Foi maior fineza de Cristo deixar-se no Sacramento que apartar-se de nós? Cristo e a amizade de Rut, Noemi e Orfa. Cristo, deixando-se no Sacramento, satisfez a um seu desejo; ausentandose dos homens, violentou sua inclinação. Cristo, o Jordão divino. Por que S. João passa totalmente em silêncio a instituição da Eucaristia.

Haverá ainda quem se oponha a este extremo de fineza? Haverá ainda quem se oponha a este extremo de amor? Ainda. Ainda se opõe e resiste o mesmo amor, defendendo-se com o escudo do Sacramento e com a espada da morte. Fortes armas! Mas também as há de render o amor, ainda que tão fortes e tão finas.

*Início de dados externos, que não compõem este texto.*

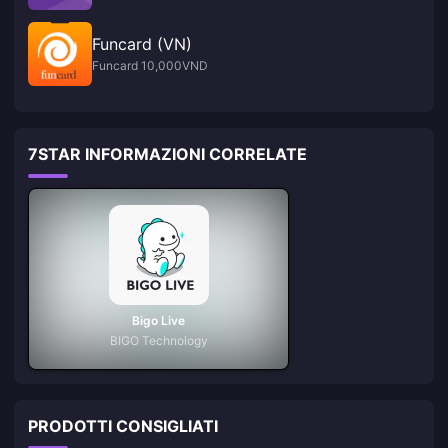
Funcard (VN)
Funcard 10,000VND
7STAR INFORMAZIONI CORRELATE
Bigo Live
BIGO Technology
PRODOTTI CONSIGLIATI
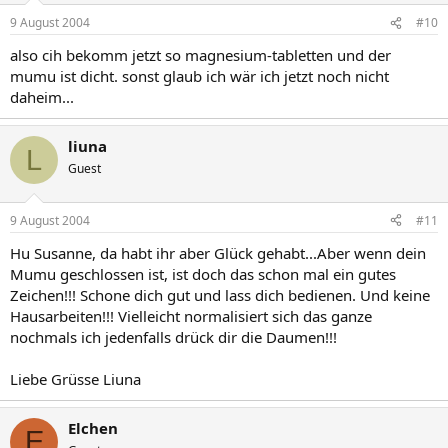
9 August 2004
#10
also cih bekomm jetzt so magnesium-tabletten und der
mumu ist dicht. sonst glaub ich wär ich jetzt noch nicht
daheim...
liuna
L
Guest
9 August 2004
#11
Hu Susanne, da habt ihr aber Glück gehabt...Aber wenn dein
Mumu geschlossen ist, ist doch das schon mal ein gutes
Zeichen!!! Schone dich gut und lass dich bedienen. Und keine
Hausarbeiten!!! Vielleicht normalisiert sich das ganze
nochmals ich jedenfalls drück dir die Daumen!!!
Liebe Grüsse Liuna
Elchen
E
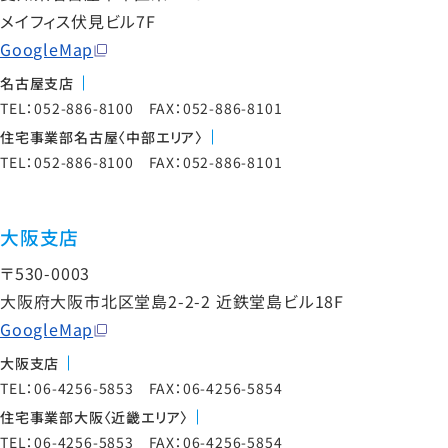
メイフィス伏見ビル7F
GoogleMap
名古屋支店
TEL：052-886-8100 FAX：052-886-8101
住宅事業部名古屋〈中部エリア〉
TEL：052-886-8100 FAX：052-886-8101
大阪支店
〒530-0003
大阪府大阪市北区堂島2-2-2 近鉄堂島ビル18F
GoogleMap
大阪支店
TEL：06-4256-5853 FAX：06-4256-5854
住宅事業部大阪〈近畿エリア〉
TEL：06-4256-5853 FAX：06-4256-5854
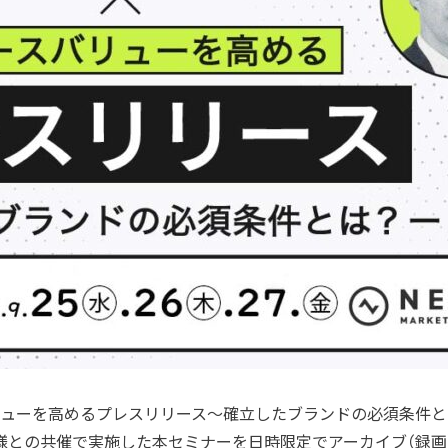
ューを高めるプレスリリース～確立したブランドの必須条件と
様との共催で実施した本セミナーを日時限定でアーカイブ（録画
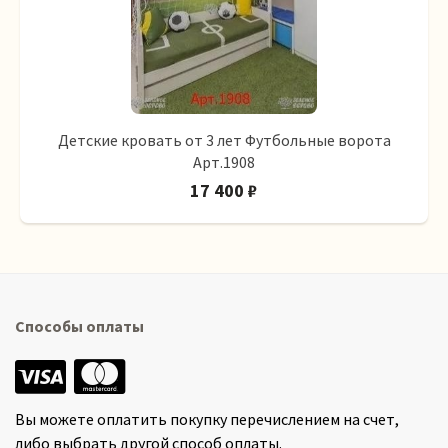
Детские кровать от 3 лет Футбольные ворота
Арт.1908
17 400 ₽
Способы оплаты
Вы можете оплатить покупку перечислением на счет,
либо выбрать другой способ оплаты.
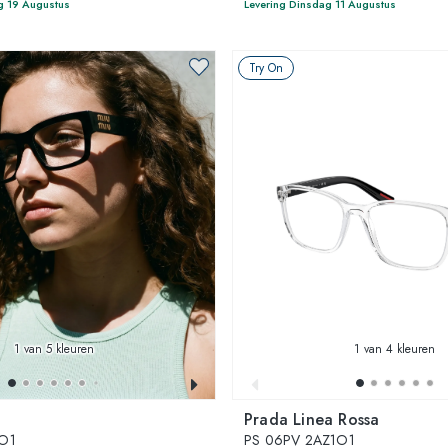
g 19 Augustus
Levering Dinsdag 11 Augustus
Try On
1
van 5 kleuren
1
van 4 kleuren
Prada Linea Rossa
O1
PS 06PV 2AZ1O1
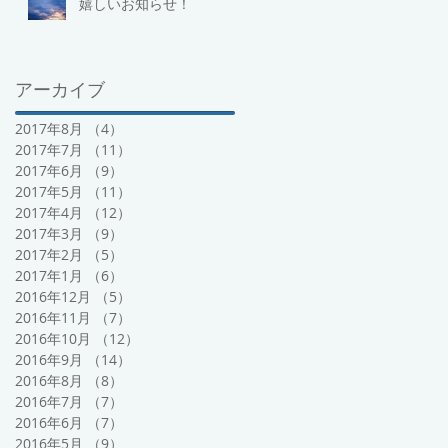
嬉しいお知らせ！
アーカイブ
2017年8月
（4）
4件の記事
2017年7月
（11）
11件の記事
2017年6月
（9）
9件の記事
2017年5月
（11）
11件の記事
2017年4月
（12）
12件の記事
2017年3月
（9）
9件の記事
2017年2月
（5）
5件の記事
2017年1月
（6）
6件の記事
2016年12月
（5）
5件の記事
2016年11月
（7）
7件の記事
2016年10月
（12）
12件の記事
2016年9月
（14）
14件の記事
2016年8月
（8）
8件の記事
2016年7月
（7）
7件の記事
2016年6月
（7）
7件の記事
2016年5月
（9）
9件の記事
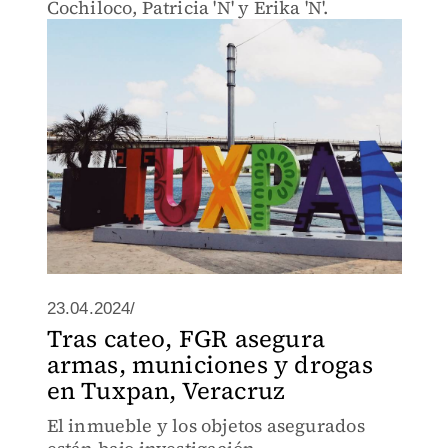
Cochiloco, Patricia 'N' y Erika 'N'.
23.04.2024/
Tras cateo, FGR asegura
armas, municiones y drogas
en Tuxpan, Veracruz
El inmueble y los objetos asegurados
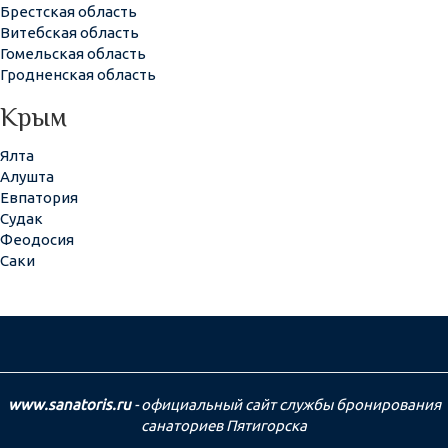
Брестская область
Витебская область
Гомельская область
Гродненская область
Крым
Ялта
Алушта
Евпатория
Судак
Феодосия
Саки
www.sanatoris.ru
- официальный сайт службы бронирования
санаториев Пятигорска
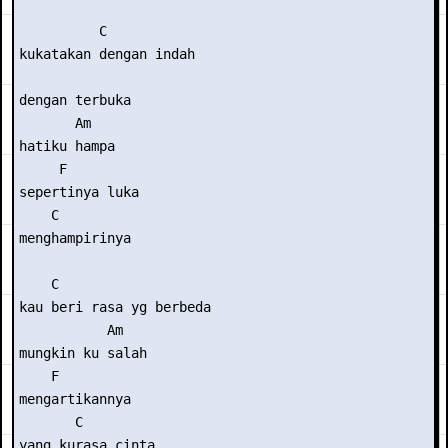
          C 

kukatakan dengan indah 

dengan terbuka 

       Am 

hatiku hampa 

     F 

sepertinya luka 

    C 

menghampirinya 

    C 

kau beri rasa yg berbeda 

           Am 

mungkin ku salah 

    F 

mengartikannya 

       C 

yang kurasa cinta 
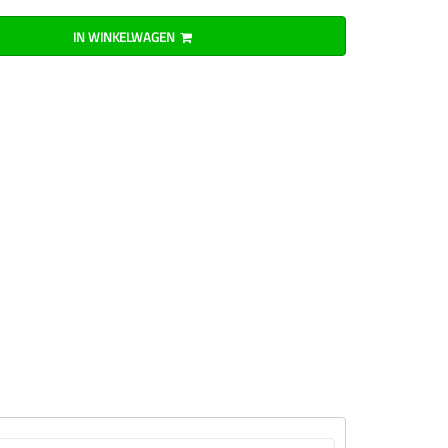
IN WINKELWAGEN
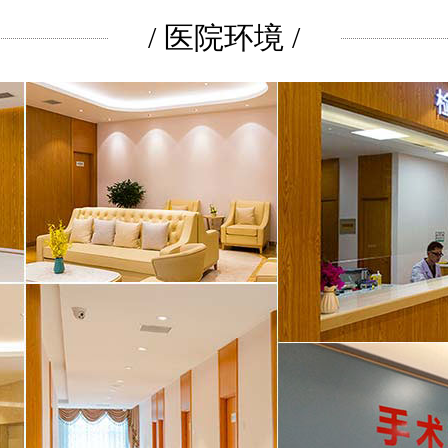
/ 医院环境 /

Alega por parte do Sacramento o amor, e defende constantemente, que foi maior fineza em Cristo o deixar-se que o deixar-nos, o ficar conosco, que o apartar-se de nós. E como o prova? Em um caso, temos ambos os casos. Na terra de Moab houve três amigas muito celebradas na Escritura: Noemi, Rut e Orfa. Viveram muito tempo juntas essas amigas, como amigas e parentas que eram, até que veio uma hora, como esta hora, em que se houveram de ausentar. Abraçaram-se, choraram muito, fizeram as exéquias à sua despedida, com todas as solenidades que costuma o amor, mas tanto que chegou o ponto preciso em que se haviam de apartar, sucedeu uma diferença notável. Orfa, diz o texto, que se aportou e que se foi para a sua pátria e para o seu Deus, porém Rut enterneceu-se tanto, que de nenhum modo se pôde aportar da companhia de Noemi, e se deixou ficar com ela por toda a vida. Eis aqui quanto vai de amar a amar, e de ficar a partir-se. Quem ama pouco, aporta-se; quem ama muito não se pode aportar. Orfa, que amava pouco, aportou-se e deixou a Noemi; Rut, que amava muito, não a pôde deixar, nem aportar-se dela. São os termos do nosso caso. Chegou a hora precisa em que Cristo se havia de aportar dos homens; Sciens quia venit hora ejus, ut transeat ex hoc mundo; mas nesta amorosa despedida, neste rigoroso aportamento, quem foi a Orfa, que se aportou? Quem foi a Rut, que se não pôde aportar? Uma e outra, por modo admirável, foi a mesma humanidade sacratíssima de Cristo. Ela foi a que nesta mesma hora se aportou, ela foi a que nesta mesma hora se não pôde aportar. Ela foi a Orfa, que se aportou, e se foi para a sua pátria e para o seu Deus: Ut transeat ex hoc mundo ad Patrem; e ela foi a Rut, que se não pôde aportar, e recolhendo as espigas, se deixou naquele Sacramento, debaixo das espécies de pão. Logo, maior amor foi em Cristo o deixar-se, que o deixar-nos; logo, maior amor foi em Cristo o ficar conosco, que o aportar-se de nós. Que grosseiros são os afetos humanos para avaliar as finezas do amor divino! Se Cristo se aportara como Orfa, amando como Orfa, fora menor o seu amor; mas Cristo aportou-se como Orfa, amando como Rut. Amar muito, e aportar-se, esta é a fineza. Orla amou pouco, Rut, amou muito, mas nem uma, nem outra finamente; porque Orfa, aportando-se de Noemi, seguiu a sua conveniência, e Rut não se podendo aportar, seguiu a sua inclinação.